ABO mismatch may affect engraftment in multiple myeloma patients receiving nonmyeloablative conditioning
Article first published online: 3 APR 2002
Volume 42, Issue 2, pages 205–209, February 2002
How to Cite
Badros, A., Tricot, G., Toor, A., Morris, C., Guo, C., Munshi, N., Barlogie, B. and Cottler-Fox, M. (2002), ABO mismatch may affect engraftment in multiple myeloma patients receiving nonmyeloablative conditioning. Transfusion, 42: 205–209. doi: 10.1046/j.1537-2995.2002.00027.x
- Issue published online: 3 APR 2002
- Article first published online: 3 APR 2002
- Received for publication August 17, 2001; revision received October 10, 2001, and accepted October 12, 2001.
BACKGROUND: Blood group incompatibility does not appear to affect the overall outcome in patients undergoing myeloablative conditioning before allogeneic BMT. Data on ABO-mismatched transplantation in the nonmyeloablative setting are limited.
STUDY DESIGN AND METHODS: A retrospective analysis of the effects of ABO mismatches in multiple myeloma patients who received a nonmyeloablative conditioning regimen was conducted.

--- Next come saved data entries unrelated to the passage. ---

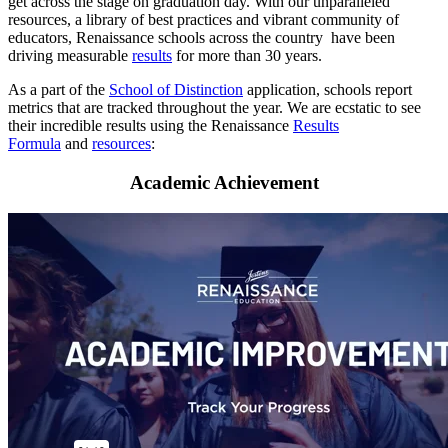
get across the stage on graduation day. With our unparalleled
resources, a library of best practices and vibrant community of
educators, Renaissance schools across the country have been
driving measurable
results
for more than 30 years.
As a part of the
School of Distinction
application, schools report
metrics that are tracked throughout the year. We are ecstatic to see
their incredible results using the Renaissance
Results
Formula
and
resources
:
Academic Achievement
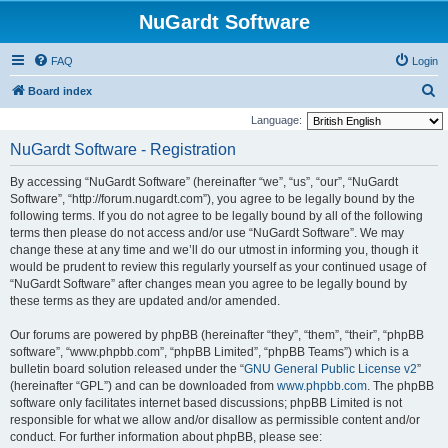
NuGardt Software
FAQ
Login
S
Board index
e
Language:
a
NuGardt Software - Registration
r
By accessing “NuGardt Software” (hereinafter “we”, “us”, “our”, “NuGardt
c
Software”, “http://forum.nugardt.com”), you agree to be legally bound by the
h
following terms. If you do not agree to be legally bound by all of the following
terms then please do not access and/or use “NuGardt Software”. We may
change these at any time and we’ll do our utmost in informing you, though it
would be prudent to review this regularly yourself as your continued usage of
“NuGardt Software” after changes mean you agree to be legally bound by
these terms as they are updated and/or amended.
Our forums are powered by phpBB (hereinafter “they”, “them”, “their”, “phpBB
software”, “www.phpbb.com”, “phpBB Limited”, “phpBB Teams”) which is a
bulletin board solution released under the “
GNU General Public License v2
”
(hereinafter “GPL”) and can be downloaded from
www.phpbb.com
. The phpBB
software only facilitates internet based discussions; phpBB Limited is not
responsible for what we allow and/or disallow as permissible content and/or
conduct. For further information about phpBB, please see:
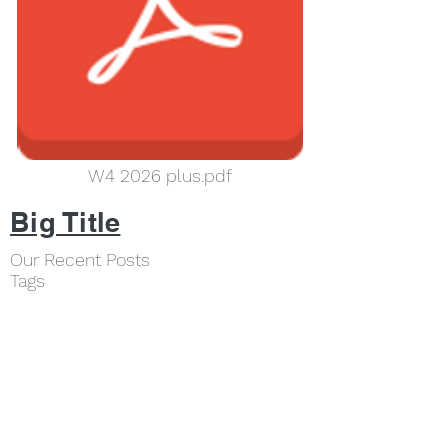
W4 2026 plus.pdf
Big Title
Our Recent Posts
Tags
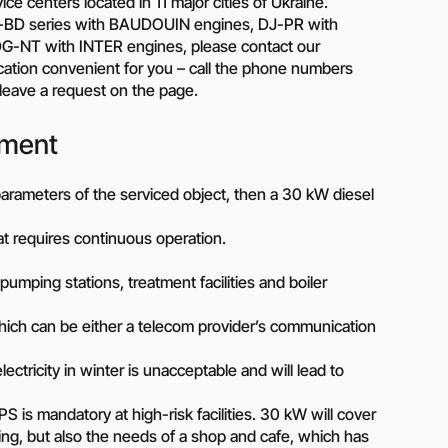
Piston metering pumps
e centers located in 11 major cities of Ukraine.
s
DJ-BD series with BAUDOUIN engines, DJ-PR with
Dosing pumps Milton Roy
-NT with INTER engines, please contact our
 pumps
Screw pumps (screw)
ation convenient for you – call the phone numbers
Diaphragm pumps
r leave a request on the page.
or the
Surface block sewage
tical
pumping stations (SPS)
pment
e parameters of the serviced object, then a 30 kW diesel
pumps
Reactive power compensation
hat requires continuous operation.
devices
ency
Ready-made Container
 – pumping stations, treatment facilities and boiler
Solutions
ncy
ich can be either a telecom provider’s communication
erators
Rental of lighting towers
ctricity in winter is unacceptable and will lead to
rs with
is mandatory at high-risk facilities. 30 kW will cover
ing, but also the needs of a shop and cafe, which has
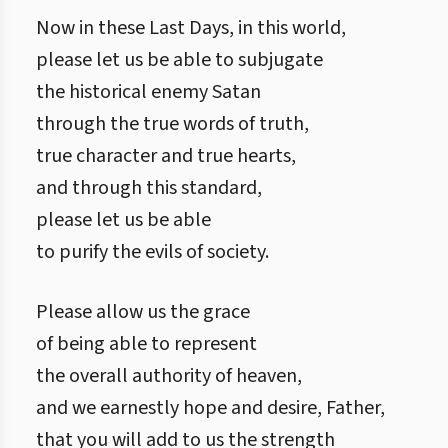
Now in these Last Days, in this world,
please let us be able to subjugate
the historical enemy Satan
through the true words of truth,
true character and true hearts,
and through this standard,
please let us be able
to purify the evils of society.
Please allow us the grace
of being able to represent
the overall authority of heaven,
and we earnestly hope and desire, Father,
that you will add to us the strength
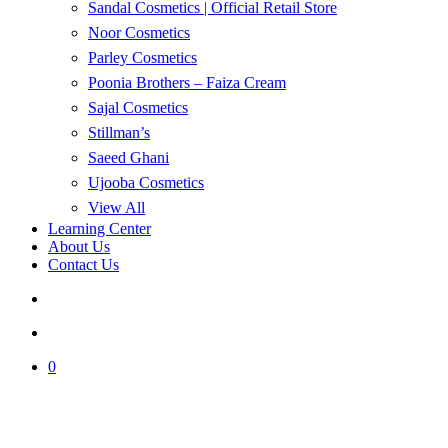
Sandal Cosmetics | Official Retail Store
Noor Cosmetics
Parley Cosmetics
Poonia Brothers – Faiza Cream
Sajal Cosmetics
Stillman’s
Saeed Ghani
Ujooba Cosmetics
View All
Learning Center
About Us
Contact Us
search
account
0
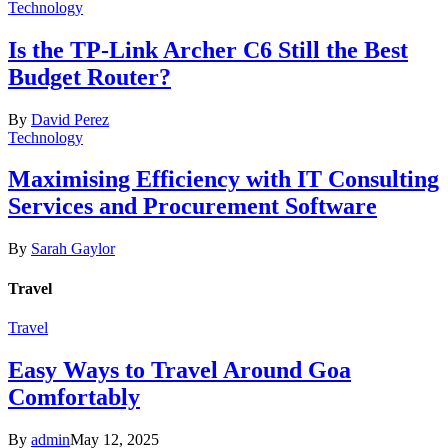
Technology
Is the TP-Link Archer C6 Still the Best
Budget Router?
By
David Perez
Technology
Maximising Efficiency with IT Consulting
Services and Procurement Software
By
Sarah Gaylor
Travel
Travel
Easy Ways to Travel Around Goa
Comfortably
By
admin
May 12, 2025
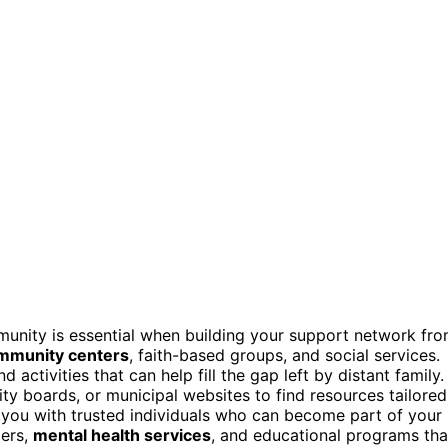
unity is essential when building your support network fr
mmunity centers
, faith-based groups, and social services.
ctivities that can help fill the gap left by distant family.
ty boards, or municipal websites to find resources tailored
you with trusted individuals who can become part of your
ders,
mental health services
, and educational programs tha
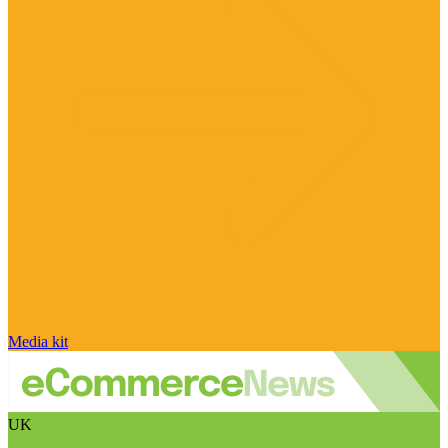
Media kit
UK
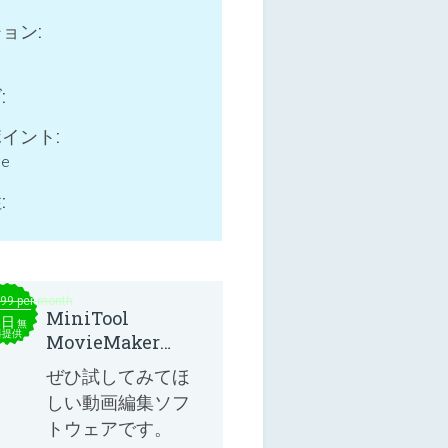
ョン:
:
イント:
ne
:
.99 per month
MiniTool
本日
無
料提供
MovieMaker
8.8.0
ぜひ試してみてほ
しい動画編集ソフ
トウェアです。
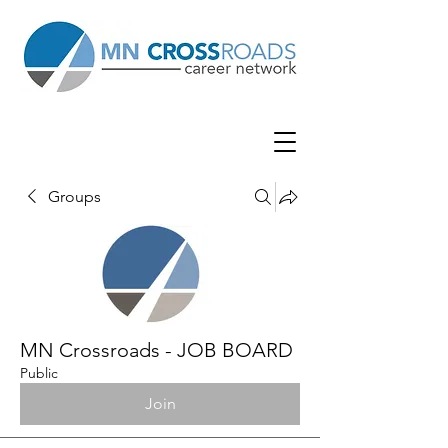
Groups
MN Crossroads - JOB BOARD
Public
Join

RESULTS: Three of 27 patients received a minor ABO-mismatched graft, all with evidence of hemolysis before converting to donor ABO group on Days 10, 15, and 6. Six patients received a major ABO-mismatched graft; of these, three developed GVHD of more than grade 2 and subsequently converted to the ABO blood group of the donor on Days 38, 33, and 43. Of the three patients without GVHD, one rejected the allograft and had autologous reconstitution. One remained a mixed chimera to Day 100 despite three donor lymphocyte infusions, and one developed pure RBC aplasia. None of the ABO-matched patients rejected the graft, whether they developed GVHD or not. RBC transfusions were significantly higher in the major and minor ABO-mismatched patients than in the ABO-matched patients, with medians of 12 units (range, 2-35), 13 units (range, 5-18), and 4 units (range, 2-15), respectively (p = 0.02). ABO-matched patients had a similar incidence of GVHD, with 5 of 9 ABO-mismatched patients (56%) having more than grade 2 versus 10 of 18 (56%). Four of 9 ABO-mismatched patients (44%) were mixed chimeras up to Day 100 versus 2 of 18 ABO-matched patients (11%), and the difference was significant (p = 0.01).
CONCLUSION: Patients with ABO mismatch had problems with engraftment, including graft rejection, pure RBC aplasia, and mixed-lineage chimerism. RBC transfusions were significantly higher in the ABO-mismatched recipients. GVHD may play a role in engraftment, possibly by facilitating the disappearance of native ABO antibodies via graft-versus-plasma cell effect. A prospective study to evaluate the effects of ABO mismatch on engraftment in the nonmyeloablative setting is needed.